== EXERCISE ==
The whole listing should be retyped word for word, apart from the pictures it holds.

---------- RECORDS

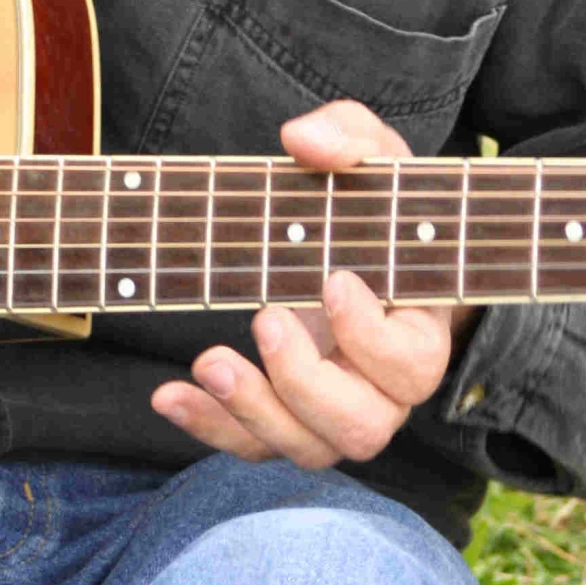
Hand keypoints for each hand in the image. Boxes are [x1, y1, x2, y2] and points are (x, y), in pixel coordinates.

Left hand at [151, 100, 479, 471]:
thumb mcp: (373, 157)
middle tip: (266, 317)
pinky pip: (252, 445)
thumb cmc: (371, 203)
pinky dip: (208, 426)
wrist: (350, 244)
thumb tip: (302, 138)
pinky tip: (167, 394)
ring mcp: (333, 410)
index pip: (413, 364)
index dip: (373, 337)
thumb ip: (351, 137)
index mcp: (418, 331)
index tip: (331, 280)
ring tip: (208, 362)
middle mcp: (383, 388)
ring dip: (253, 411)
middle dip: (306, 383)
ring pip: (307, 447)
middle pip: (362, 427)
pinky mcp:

--------------------

== SOLUTION ==
Hand keypoints for each hand in the image. Boxes are [x1, y1, x2, y2] and points are (x, y), in pixel coordinates.

Left hand at [151, 100, 479, 471]:
thumb mcp: (373, 157)
middle tip: (266, 317)
pinky pip: (252, 445)
thumb cmc: (371, 203)
pinky dip: (208, 426)
wrist: (350, 244)
thumb tip: (302, 138)
pinky tip: (167, 394)
ring mcp: (333, 410)
index pip: (413, 364)
index dip: (373, 337)
thumb ip: (351, 137)
index mcp: (418, 331)
index tip: (331, 280)
ring tip: (208, 362)
middle mcp: (383, 388)
ring dip: (253, 411)
middle dip: (306, 383)
ring pip: (307, 447)
middle pip: (362, 427)
pinky mcp:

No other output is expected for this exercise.